Some entities need to match patterns rather than specific terms. For example, national identification numbers, IDs, license plates, and so on. With regexp entities, you can provide regular expressions for matching.

Where to find this data

When building an agent, it is most common to use the Dialogflow ES Console (visit documentation, open console). The instructions below focus on using the console. To access entity data:

  1. Go to the Dialogflow ES Console.
  2. Select an agent.
  3. Select Entities in the left sidebar menu.

If you are building an agent using the API instead of the console, see the EntityTypes reference. The API field names are similar to the console field names.
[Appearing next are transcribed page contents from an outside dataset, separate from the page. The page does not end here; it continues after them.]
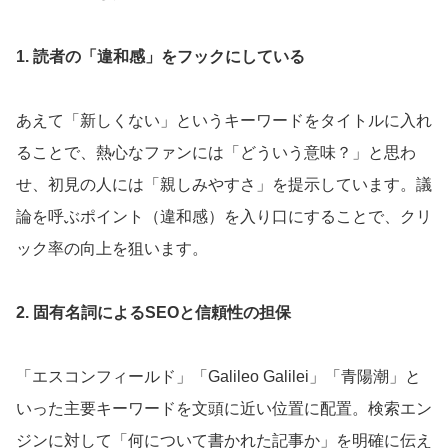
1. 読者の「違和感」をフックにしている
あえて「新しくない」というキーワードをタイトルに入れ
ることで、熱心なファンには「どういう意味？」と思わ
せ、初見の人には「親しみやすさ」を提示しています。議
論を呼ぶポイント（違和感）を入り口にすることで、クリ
ック率の向上を狙います。
2. 固有名詞によるSEOと信頼性の担保
「エスコンフィールド」「Galileo Galilei」「青陽潮」と
いった主要キーワードを文頭に近い位置に配置。検索エン
ジンに対して「何について書かれた記事か」を明確に伝え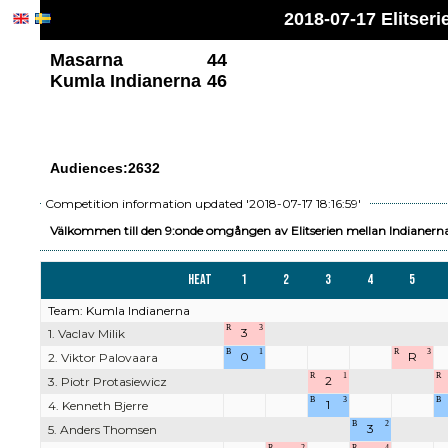
2018-07-17 Elitse
Masarna
44
Kumla Indianerna
46
Audiences:2632
Competition information updated '2018-07-17 18:16:59'
Välkommen till den 9:onde omgången av Elitserien mellan Indianer
Heat
1
2
3
4
5
Team: Kumla Indianerna
R
3
3
1. Vaclav Milik
B
1
R
3
0
R
2. Viktor Palovaara
R
1
R
2
3. Piotr Protasiewicz
B
3
B
1
4. Kenneth Bjerre
B
2
3
5. Anders Thomsen
R
2
R
4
The instructions below highlight any important differences between the console and the API.

Compound regular expressions

Each regexp entity corresponds to a single pattern, but you can provide multiple regular expressions if they all represent variations of a single pattern. During agent training, all regular expressions of a single entity are combined with the alternation operator (|) to form one compound regular expression.
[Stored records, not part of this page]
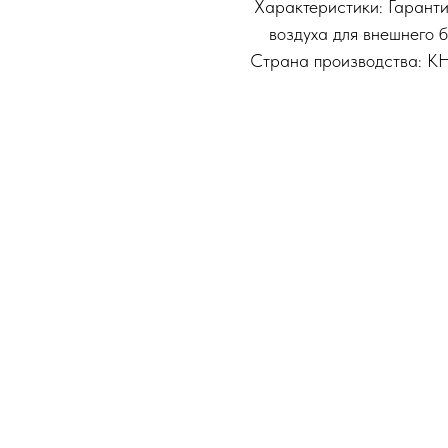
Характеристики: Гаранти
воздуха для внешнего б
Страна производства: КН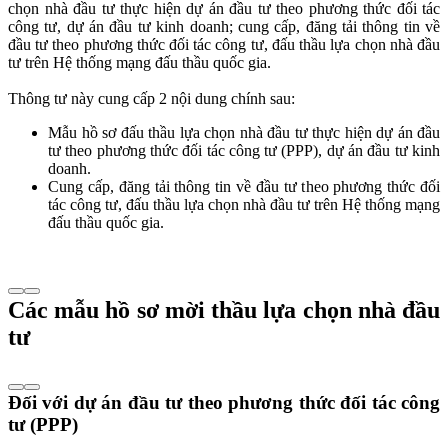
chọn nhà đầu tư thực hiện dự án đầu tư theo phương thức đối tác
công tư, dự án đầu tư kinh doanh; cung cấp, đăng tải thông tin về
đầu tư theo phương thức đối tác công tư, đấu thầu lựa chọn nhà đầu
tư trên Hệ thống mạng đấu thầu quốc gia.
Thông tư này cung cấp 2 nội dung chính sau:
Mẫu hồ sơ đấu thầu lựa chọn nhà đầu tư thực hiện dự án đầu
tư theo phương thức đối tác công tư (PPP), dự án đầu tư kinh
doanh.
Cung cấp, đăng tải thông tin về đầu tư theo phương thức đối
tác công tư, đấu thầu lựa chọn nhà đầu tư trên Hệ thống mạng
đấu thầu quốc gia.
Các mẫu hồ sơ mời thầu lựa chọn nhà đầu
tư
Đối với dự án đầu tư theo phương thức đối tác công
tư (PPP)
For example, if you provide the following regular expressions for a phone number:

  • ^[2-9]\d{2}-\d{3}-\d{4}$
  • ^(1?(-?\d{3})-?)?(\d{3})(-?\d{4})$

The compound regular expression becomes:

  • ^[2-9]\d{2}-\d{3}-\d{4}$|^(1?(-?\d{3})-?)?(\d{3})(-?\d{4})$

The ordering of regular expressions matters. Each of the regular expressions in the compound regular expression are processed in order. Searching stops once a valid match is found. For example, for an end user expression of "Seattle":

  • Sea|Seattle matches "Sea"
  • Seattle|Sea matches "Seattle"

Special handling for speech recognition

If your agent uses speech recognition (also known as audio input, speech-to-text, or STT), your regular expressions will need special handling when matching letters and numbers. A spoken end-user utterance is first processed by the speech recognizer before entities are matched. When an utterance contains a series of letters or numbers, the recognizer may pad each character with spaces. In addition, the recognizer may interpret digits in word form. For example, an end-user utterance of "My ID is 123" may be recognized as any of the following:

  • "My ID is 123"
  • "My ID is 1 2 3"
  • "My ID is one two three"

To accommodate three digit numbers, you could use the following regular expressions:

\d{3}
\d \d \d
(zero|one|two|three|four|five|six|seven|eight|nine) (zero|one|two|three|four|five|six|seven|eight|nine) (zero|one|two|three|four|five|six|seven|eight|nine)

Create a regexp entity

To create a regexp entity:

  1. Open an existing entity or create a new one.
  2. Check Regexp entity.
  3. Enter one or more regular expressions in the entries table.
  4. Click Save.

Screenshot of regexp entity

If you are using the API to create or update entities, use KIND_REGEXP for the entity kind field.

Limitations

The following limitations apply:

  • Fuzzy matching cannot be enabled for regexp entities. These features are mutually exclusive.
  • Each agent can have a maximum of 50 regexp entities.
  • The compound regular expression for an entity has a maximum length of 1024 characters.